Her husband sighed, and placed her head upon his shoulder. For a moment he was still, and then his hands moved softly across her stomach, and up to her breasts.

“No!” Edith said impatiently.

“You said you feel all right.”

“I don’t want that!”

“Damn it, Edie, you are already pregnant! When you aren’t you are afraid you will be, and when you are, you’re always sick! You aren’t going to have one of those spells now. It’s been too Goddamned long!”

Edith shuddered. His coarse hands were rough against the tender nipples of her swollen breasts. “You’re hurting me!” she said furiously, but she accepted his embrace. Then satisfied at last, he gave her a rough and affectionate pat and fell into immediate sleep.

Edith lay awake beside him. He was snoring now, his mouth wide open. He was satisfied. She was the one seven months’ pregnant with a swollen belly and a baby inside of it that flopped and turned all night long.

One of her boys cried out from under the wagon, and, alert, she realized he was calling her in his sleep. Even in their sleep they called her. Three boys she had had in five years of marriage, and now probably another on the way, and they all wanted her every minute. This was not what marriage should be: a snoring husband, the bone exhaustion, the nausea and having to cook, cook, cook anyway. How could she ever have let herself get pregnant again? She had been so pretty everyone had said—was she still pretty? She had been so little—little—and now she sobbed at her bigness, the coarseness, the sickness with it that probably never would end until she died.

Jim turned to his side and stopped snoring. Edith looked at the shadow of his back. Jim Holmes was her husband, but he was not a man. He was a moth that fluttered through life, without any purpose but just to flutter. He had never earned a living in his father’s business.
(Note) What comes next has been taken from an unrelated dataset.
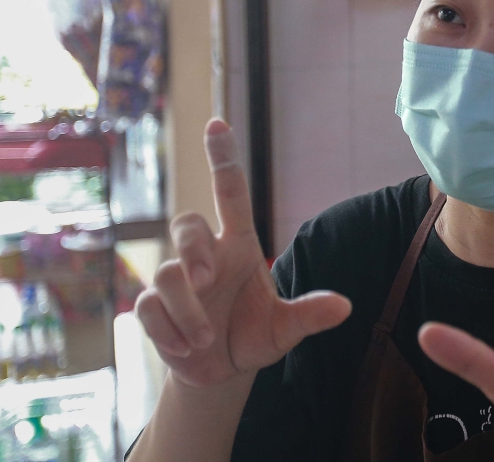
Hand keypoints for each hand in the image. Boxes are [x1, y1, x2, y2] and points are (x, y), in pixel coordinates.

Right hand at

Even before the panic of ‘37 he was just too indecisive to work for himself. In Oregon he said it would be different, with good land just for the taking, and with the boys to help him. If only they had gone on to Fort Bridger last year, Edith thought. They had reached Laramie too late to go on, even if she hadn’t caught the fever that had almost killed Ana Frame. She thought of Ana Frame jealously, for Ana was seventeen, and slim and beautiful. Maria Frame was nineteen, and she was beautiful too because she was unmarried. What would it be like to be Ana’s age again, and go to bed, and sleep all night long, and not have to wake up to the feeding of a baby? What would it be like to sit down and to eat and feed only yourself?
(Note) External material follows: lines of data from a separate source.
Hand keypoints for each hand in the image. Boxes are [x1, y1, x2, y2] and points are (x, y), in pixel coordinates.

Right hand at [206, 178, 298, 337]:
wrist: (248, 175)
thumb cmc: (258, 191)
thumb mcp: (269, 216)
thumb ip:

In the spring of 1846 there were only twelve families of emigrants at Laramie. Four wagons had remained behind the train that had gone on to Oregon in the summer of 1845. There had been sickness among them, and they had elected to stay at the fort, although there was no doctor or medicine within its walls. But there was more comfort in dying with a roof over your head than out on the prairie beneath the open sky. Eight more wagons had arrived in October to wait for an early start the next spring, and, if possible, the twelve wagons were to travel together. It would be a small train, but there had been smaller ones. Now the snows were melting; there would be an early and long summer. The men who had been confined to Laramie for so long were restless and kept looking out over the land. What was there, after all, that waited ahead for them? The prairie was quiet, the sun was warm and the grass was growing. Why not jump off early and beat the summer heat? Why not be in Oregon planting new orchards when the next wagons from Leavenworth were choking on trail dust?
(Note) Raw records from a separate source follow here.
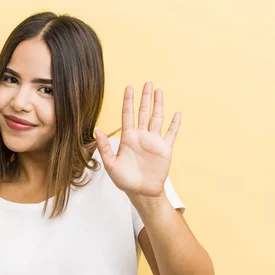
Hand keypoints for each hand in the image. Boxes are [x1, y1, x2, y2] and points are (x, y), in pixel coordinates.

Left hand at [94, 82, 180, 197]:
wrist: (141, 192)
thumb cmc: (124, 180)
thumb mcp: (110, 164)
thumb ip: (104, 147)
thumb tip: (96, 130)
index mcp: (128, 138)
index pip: (128, 114)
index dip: (129, 101)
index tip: (129, 87)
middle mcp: (141, 136)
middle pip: (144, 112)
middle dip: (145, 97)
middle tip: (147, 82)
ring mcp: (154, 141)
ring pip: (157, 118)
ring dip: (158, 104)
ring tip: (159, 90)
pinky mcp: (165, 149)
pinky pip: (171, 133)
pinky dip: (175, 123)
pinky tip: (177, 113)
Edward Frame wandered away from the fires and the voices of the excited men talking around them. What kind of a bastard was he to bring his girls out into a wilderness like this? Ana had been so ill. In her he had seen his wife’s face, still and white upon their bed, still and white in her coffin. If Ana had died, he would have believed himself forever branded for what he had done with Meg. He sat down and covered his face with his large rough hands. “You were already gone, my darling,” he said to his dead wife, and felt tears flow unchecked against his beard.